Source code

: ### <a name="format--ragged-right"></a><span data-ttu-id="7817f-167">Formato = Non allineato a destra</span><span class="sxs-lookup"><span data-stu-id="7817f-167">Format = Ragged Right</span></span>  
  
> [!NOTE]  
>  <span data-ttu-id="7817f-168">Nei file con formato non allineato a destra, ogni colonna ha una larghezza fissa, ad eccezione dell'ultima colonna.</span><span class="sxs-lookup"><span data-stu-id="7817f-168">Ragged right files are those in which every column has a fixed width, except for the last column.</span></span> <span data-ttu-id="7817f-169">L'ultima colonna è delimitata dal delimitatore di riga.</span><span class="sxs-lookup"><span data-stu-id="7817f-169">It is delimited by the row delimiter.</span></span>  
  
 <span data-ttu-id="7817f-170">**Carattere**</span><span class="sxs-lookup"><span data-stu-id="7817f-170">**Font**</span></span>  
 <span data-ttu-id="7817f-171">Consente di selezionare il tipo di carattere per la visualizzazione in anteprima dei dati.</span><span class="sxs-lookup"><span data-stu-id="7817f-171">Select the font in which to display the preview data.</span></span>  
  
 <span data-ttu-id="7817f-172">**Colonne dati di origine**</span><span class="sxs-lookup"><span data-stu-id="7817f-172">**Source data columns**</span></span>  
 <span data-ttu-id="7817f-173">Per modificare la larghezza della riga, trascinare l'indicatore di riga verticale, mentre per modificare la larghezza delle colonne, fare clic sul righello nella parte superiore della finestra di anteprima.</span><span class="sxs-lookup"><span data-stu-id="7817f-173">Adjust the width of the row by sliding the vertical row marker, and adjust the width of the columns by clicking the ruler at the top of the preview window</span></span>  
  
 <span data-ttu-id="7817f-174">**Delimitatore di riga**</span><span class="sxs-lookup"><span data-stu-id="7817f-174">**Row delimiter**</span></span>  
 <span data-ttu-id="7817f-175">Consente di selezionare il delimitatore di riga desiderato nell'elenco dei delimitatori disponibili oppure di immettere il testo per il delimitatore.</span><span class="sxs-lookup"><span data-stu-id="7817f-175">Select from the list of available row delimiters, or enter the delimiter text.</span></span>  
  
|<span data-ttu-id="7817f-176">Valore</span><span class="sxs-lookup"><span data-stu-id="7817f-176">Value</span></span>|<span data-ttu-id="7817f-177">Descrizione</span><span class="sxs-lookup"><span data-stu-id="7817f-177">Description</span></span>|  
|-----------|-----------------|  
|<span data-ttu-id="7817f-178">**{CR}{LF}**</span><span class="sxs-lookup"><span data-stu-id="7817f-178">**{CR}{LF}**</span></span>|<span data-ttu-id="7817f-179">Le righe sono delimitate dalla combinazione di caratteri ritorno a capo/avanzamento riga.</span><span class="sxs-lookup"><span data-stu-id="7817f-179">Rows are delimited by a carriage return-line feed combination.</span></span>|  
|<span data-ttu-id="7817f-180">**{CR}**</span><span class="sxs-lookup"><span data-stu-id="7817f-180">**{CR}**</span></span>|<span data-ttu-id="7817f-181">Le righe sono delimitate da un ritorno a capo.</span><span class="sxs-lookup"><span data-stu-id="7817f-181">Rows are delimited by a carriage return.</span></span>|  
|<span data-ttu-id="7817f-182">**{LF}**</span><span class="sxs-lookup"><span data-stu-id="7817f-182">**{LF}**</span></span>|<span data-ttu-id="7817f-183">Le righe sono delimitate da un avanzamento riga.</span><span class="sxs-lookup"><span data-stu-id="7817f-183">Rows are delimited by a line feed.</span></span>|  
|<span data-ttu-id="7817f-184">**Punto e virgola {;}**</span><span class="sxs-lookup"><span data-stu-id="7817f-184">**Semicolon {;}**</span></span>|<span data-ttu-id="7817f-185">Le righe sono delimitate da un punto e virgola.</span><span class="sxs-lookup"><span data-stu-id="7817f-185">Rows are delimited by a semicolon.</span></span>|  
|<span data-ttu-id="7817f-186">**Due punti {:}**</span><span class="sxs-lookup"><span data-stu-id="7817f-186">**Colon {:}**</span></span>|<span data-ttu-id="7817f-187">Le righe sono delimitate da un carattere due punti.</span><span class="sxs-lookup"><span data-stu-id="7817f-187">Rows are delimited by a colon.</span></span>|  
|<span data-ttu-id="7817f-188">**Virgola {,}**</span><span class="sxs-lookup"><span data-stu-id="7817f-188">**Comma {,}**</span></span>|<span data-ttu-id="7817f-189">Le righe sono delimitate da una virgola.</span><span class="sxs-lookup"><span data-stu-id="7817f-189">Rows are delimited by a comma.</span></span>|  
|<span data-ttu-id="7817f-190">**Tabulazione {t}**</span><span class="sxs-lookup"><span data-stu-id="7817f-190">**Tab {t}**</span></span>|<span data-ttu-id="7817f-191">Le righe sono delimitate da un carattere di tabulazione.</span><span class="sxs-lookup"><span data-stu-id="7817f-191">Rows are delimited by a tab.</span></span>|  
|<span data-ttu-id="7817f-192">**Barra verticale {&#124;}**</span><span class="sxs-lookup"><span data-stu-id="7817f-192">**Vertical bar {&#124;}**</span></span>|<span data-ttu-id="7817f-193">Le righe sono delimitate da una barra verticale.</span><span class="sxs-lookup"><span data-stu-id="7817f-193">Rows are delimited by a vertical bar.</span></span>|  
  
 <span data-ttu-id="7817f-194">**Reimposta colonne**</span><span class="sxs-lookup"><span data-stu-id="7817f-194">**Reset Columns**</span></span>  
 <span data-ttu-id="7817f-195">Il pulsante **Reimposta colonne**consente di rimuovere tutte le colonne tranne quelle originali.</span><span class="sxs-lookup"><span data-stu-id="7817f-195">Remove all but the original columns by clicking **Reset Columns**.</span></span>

Task objective:
In the data, how many lines hold the word "Source"? State that number alone.

Answer below:
2